Peu après, c'est au tour de Noura Ghazi Safadi de s'exprimer. Cette avocate a vu son compagnon, Bassel Khartabil, l'un des leaders de la révolution de 2011, être ciblé par le régime en 2012 :
"Ils l'ont emmené 15 jours avant notre mariage", raconte-t-elle. "J'ai eu de la chance, je pouvais encore lui rendre visite dans sa prison. Nous avons même pu nous marier ainsi. Mais il a fini par être transféré dans un autre lieu. Je n'ai plus eu de nouvelles jusqu'à août dernier où j'ai appris qu'il a été exécuté."
"C'est pour cela qu'aujourd'hui, nous réclamons la libération de tous les prisonniers politiques du régime. Surtout, nous réclamons le droit de connaître leur sort : Sont-ils vivants ? Souffrent-ils ? Sont-ils morts ?," s'interroge l'avocate.

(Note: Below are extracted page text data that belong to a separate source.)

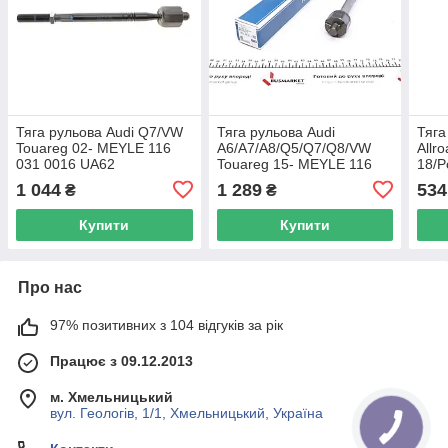
Тяга рульова Audi Q7/VW
Тяга рульова Audi
Тяга
Touareg 02- MEYLE 116
A6/A7/A8/Q5/Q7/Q8/VW
Allr
031 0016 UA62
Touareg 15- MEYLE 116
18/P
031 0032/HD UA62
ASM
1 044
1 289
534
₴
₴
Купити
Купити
Про нас
97% позитивних з 104 відгуків за рік
Працює з 09.12.2013
м. Хмельницький
вул. Геологів, 1/1, Хмельницький, Україна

"Mon mari est mort. Je le sais. Mais je voudrais juste savoir où il est enterré pour lui rendre visite et fleurir sa tombe", conclut-elle sous les applaudissements des 200 personnes venues assister à la manifestation.
Après les discours, les femmes de Families for Freedom réclament une minute de silence pour les disparus. Puis, elles invitent celles qui sont venues avec un portrait de leur proche à venir l'accrocher aux côtés des photos récupérées lors de l'étape londonienne. Une douzaine de femmes s'avancent.

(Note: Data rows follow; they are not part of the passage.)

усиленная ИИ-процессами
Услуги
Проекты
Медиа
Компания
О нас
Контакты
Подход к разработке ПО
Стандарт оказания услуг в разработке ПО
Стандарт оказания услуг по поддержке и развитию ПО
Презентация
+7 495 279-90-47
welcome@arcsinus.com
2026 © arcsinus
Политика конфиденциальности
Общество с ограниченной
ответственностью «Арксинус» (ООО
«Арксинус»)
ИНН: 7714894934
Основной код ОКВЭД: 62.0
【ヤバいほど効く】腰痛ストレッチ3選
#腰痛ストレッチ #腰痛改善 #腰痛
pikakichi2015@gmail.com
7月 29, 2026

"Nous espérons être entendues"
Parmi elles, Malak. Elle ne souhaite pas donner son nom de famille par peur de représailles envers sa fille, toujours en Syrie. Elle a entendu parler de l'initiative du "bus pour la liberté" par le bouche à oreille, très efficace parmi les activistes syriens réfugiés à Paris. Elle est là pour accrocher le portrait de son fils, Firas al-Maaslani, arrêté en 2012.
"Je ne perds pas espoir. Nous continuerons de demander la liberté pour tous les détenus" clame Malak. "Nous espérons que nous serons entendus."
"Aujourd'hui, tous ce que nous pouvons faire, c'est nous exprimer et faire en sorte que tout le monde prenne conscience de ce qui se passe dans les prisons du régime. La France, l'Europe, le monde, doivent agir et faire pression sur Bachar al-Assad pour nous aider," réclame Fariza Jahjah. Mais, comme un symbole, la statue de la République semble ostensiblement tourner le dos au bus des familles syriennes.
Après le dépôt des portraits, les Syriennes entonnent un chant de Samih Choukeir, artiste syrien exilé à Paris. La chanson, composée dans les années 90, dénonce les exactions dans les prisons d'Hafez al-Assad. "C'est triste de voir que plus de vingt ans après, nous sommes encore obligés de la chanter", souffle Fariza Jahjah.